▶

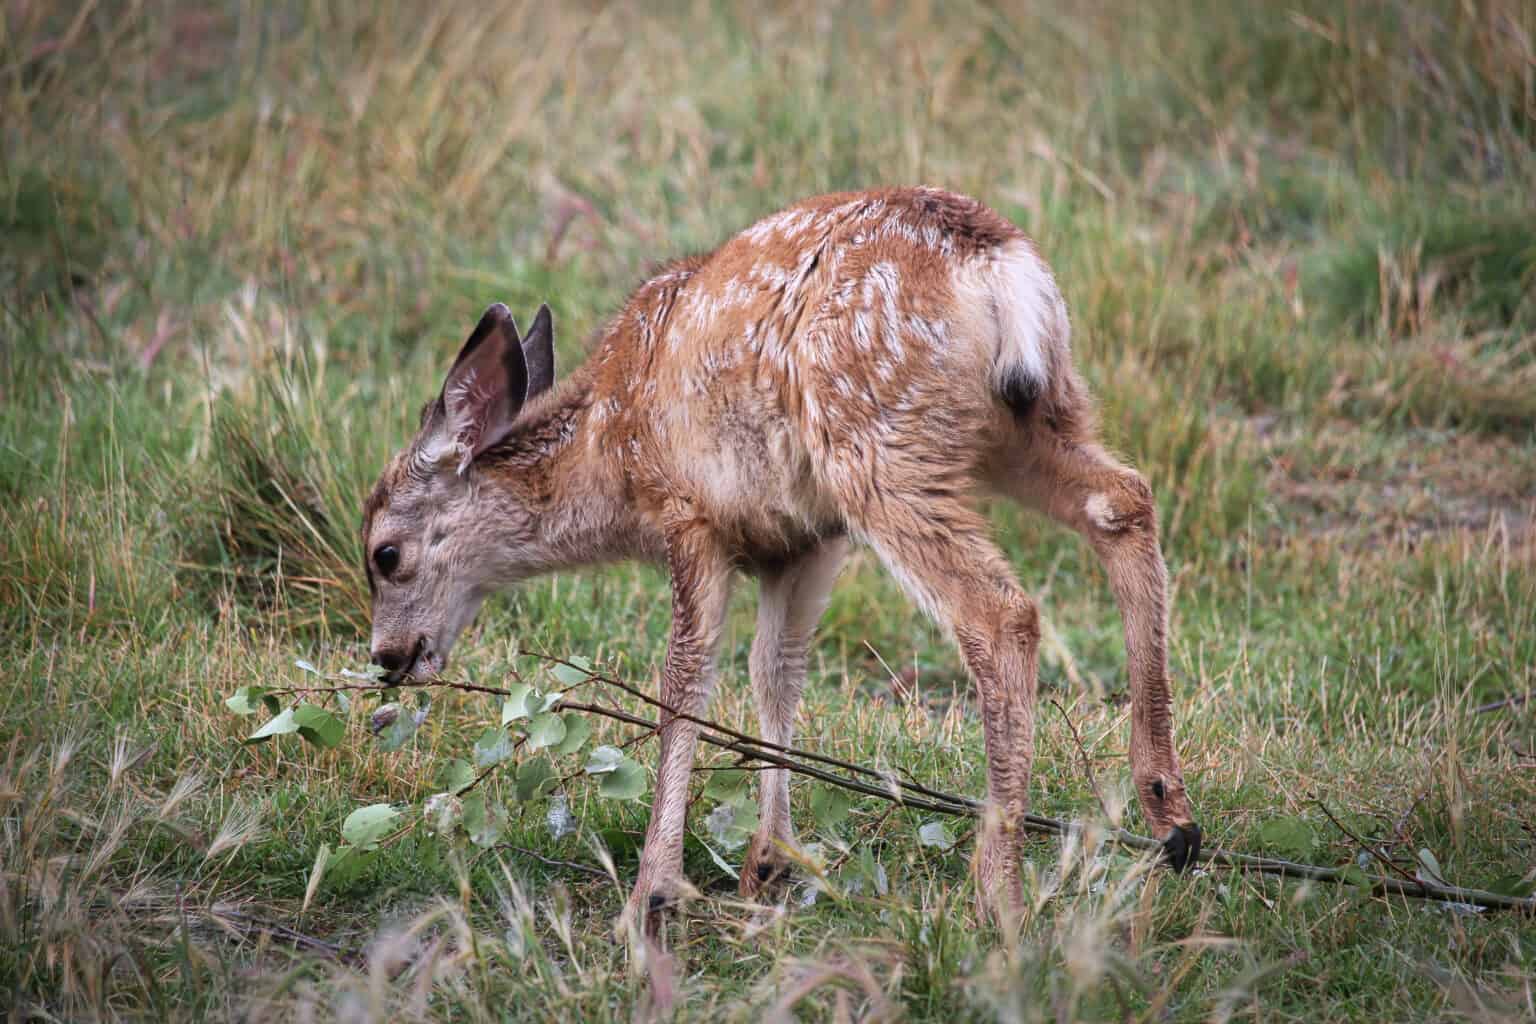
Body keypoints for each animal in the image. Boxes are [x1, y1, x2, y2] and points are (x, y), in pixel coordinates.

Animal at [361, 187, 1201, 929]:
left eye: (386, 554)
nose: (387, 656)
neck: (609, 444)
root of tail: (1003, 268)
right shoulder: (804, 539)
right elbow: (777, 670)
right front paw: (770, 860)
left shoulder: (691, 517)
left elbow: (685, 683)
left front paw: (653, 892)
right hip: (1030, 419)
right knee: (1123, 500)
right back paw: (1170, 814)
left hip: (879, 444)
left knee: (1001, 613)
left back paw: (999, 891)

◀

PROMPT = A verbatim copy of every record above is required, with all pictures omitted.

SOLUTION TO THIS EXERCISE =
Body keypoints for each animal in the image. Boxes are [x1, y1, x2, y2] and points are (x, y), in pixel coordinates.

Animal at [361, 187, 1201, 929]:
left eye: (386, 554)
nose: (387, 656)
neck: (609, 444)
root of tail: (1003, 268)
right shoulder: (804, 539)
right elbow: (777, 670)
right front paw: (770, 860)
left shoulder: (691, 517)
left elbow: (685, 683)
left front paw: (653, 892)
right hip: (1030, 419)
right knee: (1123, 500)
right back paw: (1170, 814)
left hip: (879, 444)
left knee: (1001, 613)
left back paw: (999, 891)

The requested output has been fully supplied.